*Seite*:
________________
Neues Großprojekt in Watenstedt

Der Zughersteller ist immer wieder Veränderungen unterworfen. Nachdem bereits 2014 ein Grundstück an die Garbe Industrial Real Estate GmbH verkauft wurde, haben die beiden Unternehmen sich gerade wieder auf einen Verkauf geeinigt: Der Hamburger Projektentwickler will eine 51.000 Quadratmeter große Industriebrache in Salzgitter-Watenstedt neu beleben. „Mit der Revitalisierung dieser seit Jahren brachliegenden Fläche werten wir den Boden enorm auf, heben bislang ungenutzte Grundstücksreserven ohne Flächenversieglung wertvoller Grünflächen und schaffen so bedeutende Ansiedlungspotenziale“, betont Adrian Zellner, Mitglied der Geschäftsleitung von Garbe Industrial Real Estate, in einer Pressemitteilung. Rund um das 32.000 Quadratmeter große Gebäude sollen 140 Pkw-Stellplätze und mehrere Grünflächen entstehen, zudem soll bei der Energieversorgung auf fossile Brennstoffe verzichtet werden – auf der gesamten Dachfläche ist eine Photovoltaikanlage geplant.

Vorher geht es aber um die Sanierung des Grundstücks: Neben den Fundamenten von früheren Gebäuden und Schächten erwartet das Unternehmen auch eventuelle Rückstände von Kampfmitteln. Ob Garbe die geplante Logistikimmobilie für einen bestimmten Kunden baut oder noch vermarkten muss, ist noch nicht bekannt – zum bisherigen Portfolio gehören Namen wie DPD, Amazon, Hermes und Bertrandt. Auch das VW Logistikzentrum in Flechtorf ist eine Garbe-Immobilie.

Auf einer Brachfläche in Watenstedt, die der Projektentwickler Garbe Industrial Real Estaste von Alstom gekauft hat, soll eine Logistikimmobilie entstehen. Foto: Garbe Industrial Real Estate

Ein Haken macht das Leben schöner

Und worin Salzgitter nun die Nummer eins ist? In der Freundlichkeit. Der Freundlichkeit gegenüber Haustieren. Obwohl die Haltung von Katzen und Hunden in Mietwohnungen ohnehin nicht pauschal verboten werden kann, haben Salzgitters Vermieter ihre Offenheit für Haustierhaltung zwischen 2021 und 2022 überdurchschnittlich oft deutlich gemacht. Das Portal Immowelt hat Wohnungsinserate analysiert und festgestellt, dass bei 36 Prozent der Anzeigen aus Salzgitter der Haken bei „Haustiere erlaubt“ gemacht wurde. Damit führt die Stahlstadt das Ranking von 80 deutschen Großstädte an. Manchmal sind es Kleinigkeiten wie ein virtueller Haken, um die Wahrnehmung als lebenswert zu steigern.
________________
*Datensatzinhalt*:
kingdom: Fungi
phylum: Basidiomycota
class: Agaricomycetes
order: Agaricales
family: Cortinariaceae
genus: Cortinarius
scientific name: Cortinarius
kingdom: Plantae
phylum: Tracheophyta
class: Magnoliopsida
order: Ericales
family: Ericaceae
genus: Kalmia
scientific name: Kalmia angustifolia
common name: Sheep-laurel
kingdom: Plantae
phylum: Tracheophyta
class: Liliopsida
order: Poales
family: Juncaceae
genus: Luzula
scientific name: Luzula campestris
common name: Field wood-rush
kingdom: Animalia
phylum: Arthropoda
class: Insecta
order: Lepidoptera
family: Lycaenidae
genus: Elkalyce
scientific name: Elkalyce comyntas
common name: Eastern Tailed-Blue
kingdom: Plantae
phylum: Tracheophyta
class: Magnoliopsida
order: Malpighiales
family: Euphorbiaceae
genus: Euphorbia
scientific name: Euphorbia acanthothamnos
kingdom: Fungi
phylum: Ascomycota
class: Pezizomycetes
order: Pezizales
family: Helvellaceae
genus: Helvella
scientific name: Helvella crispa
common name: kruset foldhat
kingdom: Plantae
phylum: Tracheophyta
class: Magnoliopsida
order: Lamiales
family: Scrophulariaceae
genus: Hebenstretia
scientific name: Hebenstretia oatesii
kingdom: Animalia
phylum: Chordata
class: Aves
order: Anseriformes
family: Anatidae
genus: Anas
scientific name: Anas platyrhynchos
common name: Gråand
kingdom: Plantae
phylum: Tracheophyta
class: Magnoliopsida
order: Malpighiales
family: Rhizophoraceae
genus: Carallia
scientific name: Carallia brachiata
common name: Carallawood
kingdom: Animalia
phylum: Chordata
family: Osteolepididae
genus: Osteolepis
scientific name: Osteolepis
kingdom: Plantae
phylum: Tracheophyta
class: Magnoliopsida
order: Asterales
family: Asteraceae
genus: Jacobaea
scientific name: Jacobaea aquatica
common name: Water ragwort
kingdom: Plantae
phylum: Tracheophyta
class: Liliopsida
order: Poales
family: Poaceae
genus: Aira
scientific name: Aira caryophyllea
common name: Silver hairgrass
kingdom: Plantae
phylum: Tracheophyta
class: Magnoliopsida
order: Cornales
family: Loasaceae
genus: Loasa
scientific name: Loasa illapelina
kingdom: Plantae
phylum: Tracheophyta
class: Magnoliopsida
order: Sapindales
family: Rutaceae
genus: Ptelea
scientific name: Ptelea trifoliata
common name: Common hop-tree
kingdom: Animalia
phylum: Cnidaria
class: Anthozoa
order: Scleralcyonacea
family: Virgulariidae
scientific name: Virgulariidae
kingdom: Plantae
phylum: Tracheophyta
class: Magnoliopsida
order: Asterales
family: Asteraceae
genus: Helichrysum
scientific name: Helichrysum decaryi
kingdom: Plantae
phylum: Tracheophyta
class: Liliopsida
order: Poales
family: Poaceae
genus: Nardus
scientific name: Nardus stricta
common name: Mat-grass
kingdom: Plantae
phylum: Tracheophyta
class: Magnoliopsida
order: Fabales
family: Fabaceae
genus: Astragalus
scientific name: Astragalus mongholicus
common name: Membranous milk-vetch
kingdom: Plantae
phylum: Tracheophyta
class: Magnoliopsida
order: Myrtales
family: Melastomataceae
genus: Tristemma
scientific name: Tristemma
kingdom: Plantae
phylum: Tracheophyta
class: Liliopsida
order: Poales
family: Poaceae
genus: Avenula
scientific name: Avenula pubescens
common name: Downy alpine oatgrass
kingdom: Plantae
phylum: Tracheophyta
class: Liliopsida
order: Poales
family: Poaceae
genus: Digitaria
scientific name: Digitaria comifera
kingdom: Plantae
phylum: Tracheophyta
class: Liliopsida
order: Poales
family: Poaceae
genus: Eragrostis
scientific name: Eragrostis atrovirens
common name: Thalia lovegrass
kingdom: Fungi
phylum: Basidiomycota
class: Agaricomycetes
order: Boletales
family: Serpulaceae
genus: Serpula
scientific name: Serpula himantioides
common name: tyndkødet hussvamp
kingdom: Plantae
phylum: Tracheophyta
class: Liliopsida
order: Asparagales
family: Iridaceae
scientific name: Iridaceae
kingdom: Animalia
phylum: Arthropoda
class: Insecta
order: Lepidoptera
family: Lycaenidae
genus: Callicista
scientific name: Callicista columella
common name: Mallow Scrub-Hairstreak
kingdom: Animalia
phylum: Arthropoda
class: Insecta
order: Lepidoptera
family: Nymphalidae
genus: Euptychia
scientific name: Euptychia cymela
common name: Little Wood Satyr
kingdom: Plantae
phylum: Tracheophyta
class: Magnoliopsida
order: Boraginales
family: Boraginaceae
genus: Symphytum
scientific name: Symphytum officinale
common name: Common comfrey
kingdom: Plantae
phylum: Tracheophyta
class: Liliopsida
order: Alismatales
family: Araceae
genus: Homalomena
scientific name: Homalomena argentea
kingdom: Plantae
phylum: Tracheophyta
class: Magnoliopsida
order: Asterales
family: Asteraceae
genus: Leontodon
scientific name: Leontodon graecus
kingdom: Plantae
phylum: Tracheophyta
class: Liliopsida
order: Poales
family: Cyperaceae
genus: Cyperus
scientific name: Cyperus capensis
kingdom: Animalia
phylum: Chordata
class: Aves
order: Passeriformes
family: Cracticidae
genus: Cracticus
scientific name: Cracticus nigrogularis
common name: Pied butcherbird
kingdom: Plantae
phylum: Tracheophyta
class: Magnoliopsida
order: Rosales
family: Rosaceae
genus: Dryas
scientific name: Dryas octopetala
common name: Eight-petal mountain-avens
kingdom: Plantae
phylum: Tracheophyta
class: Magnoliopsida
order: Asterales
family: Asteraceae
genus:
________________
*Aufgaben*:
1. Beantworten Sie anhand der Seite über Salzgitter diese Fragen:
(a) Wie groß ist die Industriebrache in Salzgitter-Watenstedt, die Garbe neu beleben will?
(b) Welche Rückstände erwartet das Unternehmen bei der Sanierung des Grundstücks neben den Fundamenten früherer Gebäude und Schächten?
(c) Bei wie viel Prozent der Wohnungsanzeigen aus Salzgitter war laut Immowelt der Haken bei „Haustiere erlaubt“ gesetzt?
2. Übersetzen Sie diesen Satz von der Seite über Salzgitter ins Englische: „Auch das VW Logistikzentrum in Flechtorf ist eine Garbe-Immobilie.“

*Lösungen*:
1.
(a) 51.000 Quadratmeter
(b) Eventuelle Rückstände von Kampfmitteln
(c) 36 Prozent

2. The VW logistics center in Flechtorf is also a Garbe property.